== KUTIPAN TEKS

Padahal hidup yang sederhana bukan berarti hidup yang miskin pengalaman. Justru di sana letak keutuhan. Hidup yang tahu kapan harus berhenti, kapan cukup, dan kapan membiarkan sesuatu berjalan tanpa perlu diatur. Semakin keras kita berusaha menciptakan kehidupan yang lebih baik, kadang kita malah makin jauh dari hidup itu sendiri. Kita lupa bagaimana rasanya duduk diam tanpa tergesa, makan dengan rasa syukur, atau menatap langit sore tanpa maksud apa pun. Mungkin di momen-momen sederhana seperti itulah kedamaian yang kita cari selama ini sebenarnya bersembunyi.


4. Cara Keluar dari Ilusi Itu

Keluar dari ilusi kompleksitas bukan berarti kita harus jadi anti-teknologi, pindah ke gunung, atau hidup minimalis ekstrem sambil makan umbi-umbian di hutan. Hidup di dunia modern tetap perlu keseimbangan. Kuncinya bukan menolak perkembangan, tapi menyadari kapan kita sudah terseret terlalu jauh.

Langkah pertama adalah menyadari bahwa tidak semua hal perlu dicari maknanya. Kadang sesuatu cukup dijalani tanpa harus didefinisikan. Tidak semua perasaan harus dimengerti, tidak semua momen harus punya pesan moral. Ada kalanya hidup hanya ingin dijalani, bukan dianalisa. Semakin kita berusaha memberi makna pada segalanya, semakin kita kehilangan makna itu sendiri.

Langkah berikutnya adalah belajar menghargai rutinitas kecil tanpa merasa harus selalu produktif. Tidak apa-apa kalau hari ini cuma makan enak, jalan sebentar, lalu tidur siang. Nilai hidup tidak ditentukan dari seberapa sibuk kita, tapi dari seberapa sadar kita hadir di setiap momen yang sederhana.

Kemudian, lepaskan kebiasaan membandingkan diri. Tidak ada gunanya menilai hidup sendiri dengan penggaris milik orang lain. Setiap orang punya ritme, waktu, dan musimnya masing-masing. Tidak semua yang terlihat lebih cepat berarti lebih bahagia. Kadang yang paling damai justru yang berjalan pelan tapi tahu arah pulang.

Dan yang terakhir, lakukan sesuatu karena memang ingin, bukan karena merasa seharusnya. Hidup yang dijalani dengan tekanan “seharusnya” akan terasa berat, seolah kita sedang hidup untuk orang lain. Tapi kalau dijalani dengan kesadaran “aku ingin”, rasanya jauh lebih ringan. Tidak ada yang salah dengan ingin sederhana. Tidak ada yang perlu dibuktikan.

Keluar dari ilusi kompleksitas bukan soal menyingkir dari dunia, tapi menata ulang cara kita melihatnya. Dunia boleh sibuk, tapi kepala kita tidak harus ikut bising. Kadang cukup berhenti sejenak, tarik napas dalam-dalam, lalu sadar bahwa ternyata hidup yang kita cari selama ini sudah ada di sini, di tengah hal-hal kecil yang sering kita anggap remeh.

====
== ENTRI YANG DISEDIAKAN

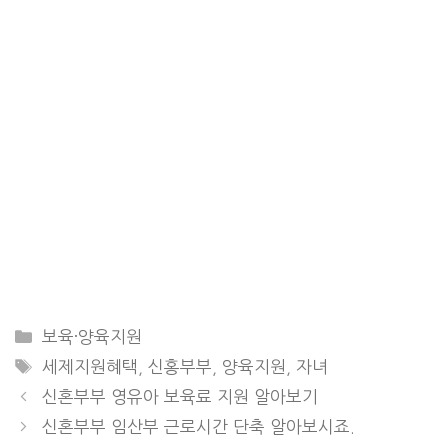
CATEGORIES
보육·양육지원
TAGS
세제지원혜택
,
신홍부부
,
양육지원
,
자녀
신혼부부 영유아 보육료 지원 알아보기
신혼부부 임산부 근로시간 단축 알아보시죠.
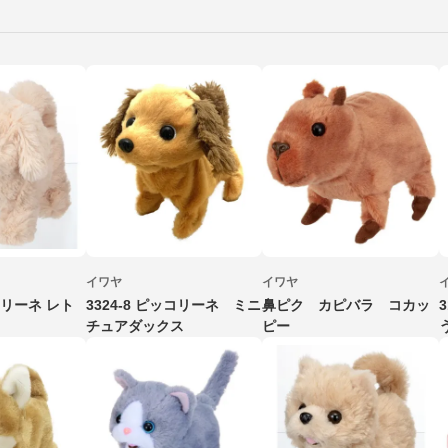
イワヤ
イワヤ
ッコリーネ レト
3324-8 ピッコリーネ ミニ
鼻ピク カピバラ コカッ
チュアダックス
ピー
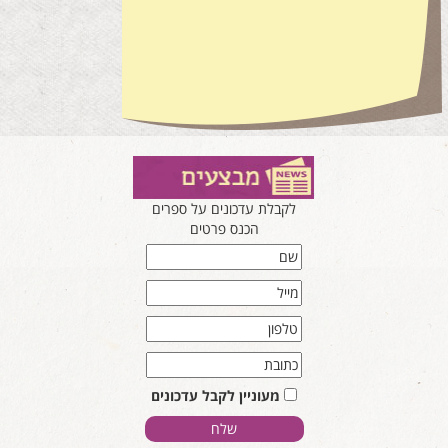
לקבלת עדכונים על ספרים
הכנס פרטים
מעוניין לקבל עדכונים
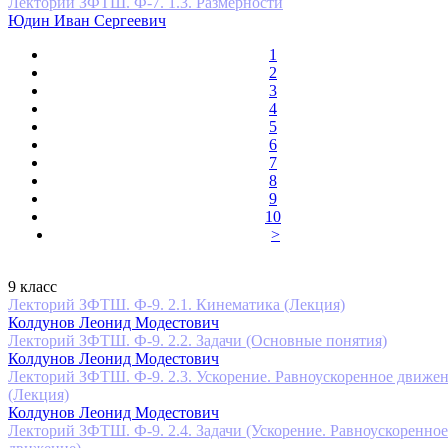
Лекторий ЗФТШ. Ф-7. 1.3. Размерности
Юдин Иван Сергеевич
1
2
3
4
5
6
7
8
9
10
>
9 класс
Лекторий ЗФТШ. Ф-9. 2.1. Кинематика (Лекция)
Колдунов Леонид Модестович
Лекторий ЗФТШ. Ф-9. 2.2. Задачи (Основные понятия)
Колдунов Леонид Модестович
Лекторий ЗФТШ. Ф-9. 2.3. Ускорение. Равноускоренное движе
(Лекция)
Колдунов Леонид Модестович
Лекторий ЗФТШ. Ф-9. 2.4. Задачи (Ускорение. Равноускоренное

====
== ENTRI YANG DISEDIAKAN

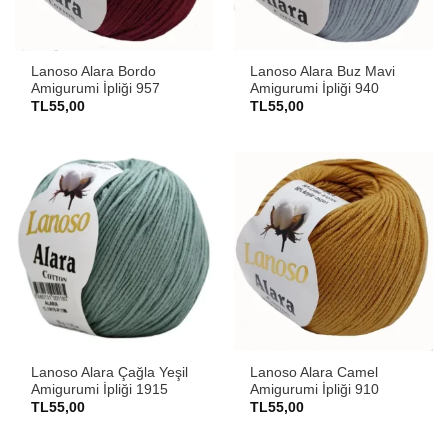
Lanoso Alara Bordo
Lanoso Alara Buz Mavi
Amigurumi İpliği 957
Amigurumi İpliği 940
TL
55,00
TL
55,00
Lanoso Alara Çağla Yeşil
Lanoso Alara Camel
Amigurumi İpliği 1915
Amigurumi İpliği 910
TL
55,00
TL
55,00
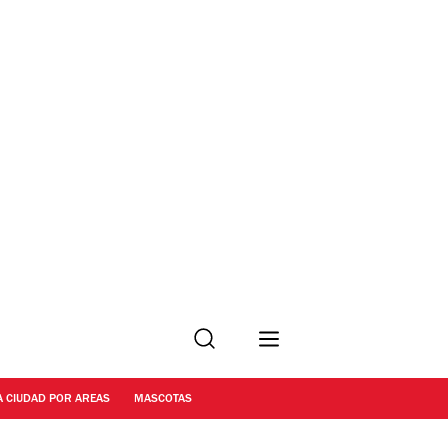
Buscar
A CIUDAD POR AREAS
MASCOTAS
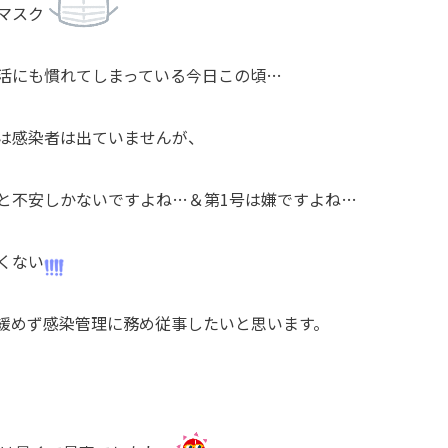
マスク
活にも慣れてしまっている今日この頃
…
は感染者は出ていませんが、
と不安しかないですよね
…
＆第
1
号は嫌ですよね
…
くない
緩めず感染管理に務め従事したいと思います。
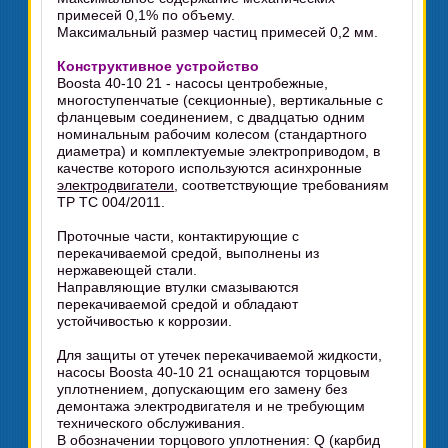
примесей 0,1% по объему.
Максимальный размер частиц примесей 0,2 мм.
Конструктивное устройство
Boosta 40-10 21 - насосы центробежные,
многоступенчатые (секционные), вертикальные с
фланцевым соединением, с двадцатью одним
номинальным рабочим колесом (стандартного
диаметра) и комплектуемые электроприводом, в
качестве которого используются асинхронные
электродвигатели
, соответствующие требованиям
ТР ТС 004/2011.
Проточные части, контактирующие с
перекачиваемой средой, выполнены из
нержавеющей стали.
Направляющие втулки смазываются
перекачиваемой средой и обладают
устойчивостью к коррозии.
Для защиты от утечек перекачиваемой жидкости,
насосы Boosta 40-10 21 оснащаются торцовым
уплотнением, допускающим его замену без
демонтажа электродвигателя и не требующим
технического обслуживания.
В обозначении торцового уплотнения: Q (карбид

====

## PETUNJUK
A – Tentukan apakah setiap pernyataan berikut sesuai dengan kutipan tentang ilusi kompleksitas: (i) keluar dari ilusi kompleksitas berarti kita harus pindah ke gunung; (ii) nilai hidup ditentukan oleh seberapa sadar kita hadir di momen yang sederhana; (iii) setiap orang punya ritme dan waktunya sendiri. Jawab ya atau tidak untuk masing-masing dan kutip kata-kata kutipan yang menentukannya.
B – Teruskan kutipan tentang ilusi kompleksitas mulai dari kalimat terakhirnya.

## JAWABAN ANDA
A –
(i) Tidak: "Keluar dari ilusi kompleksitas bukan berarti kita harus jadi anti-teknologi, pindah ke gunung, atau hidup minimalis ekstrem sambil makan umbi-umbian di hutan."
(ii) Ya: "Nilai hidup tidak ditentukan dari seberapa sibuk kita, tapi dari seberapa sadar kita hadir di setiap momen yang sederhana."
(iii) Ya: "Setiap orang punya ritme, waktu, dan musimnya masing-masing."

B –
****

Penutup: Kembali ke Sederhana

Pada akhirnya, hidup memang tidak harus serumit yang kita bayangkan. Kadang kita hanya perlu berhenti sejenak untuk sadar bahwa semua yang kita kejar mungkin hanyalah bayangan dari pikiran sendiri. Kita ingin bahagia, tapi malah sibuk menciptakan definisi tentang bahagia. Kita ingin tenang, tapi justru menambah beban demi mencapainya. Padahal mungkin, hidup tidak menuntut sebanyak itu. Ia hanya ingin dijalani dengan sadar, dijaga dengan tulus, dan diterima apa adanya.

Tidak ada yang salah dengan ingin sukses, ingin dicintai, atau ingin sejahtera. Tapi semua itu akan terasa lebih ringan kalau kita tidak menganggapnya sebagai kewajiban moral untuk menjadi “spesial.” Tidak semua orang ditakdirkan jadi luar biasa, dan itu tidak apa-apa. Dunia tetap berjalan meski kita hanya jadi manusia biasa yang bangun pagi, minum kopi, bekerja secukupnya, lalu menikmati sore dengan tenang.

Hidup tidak perlu dimenangkan. Cukup dijalani.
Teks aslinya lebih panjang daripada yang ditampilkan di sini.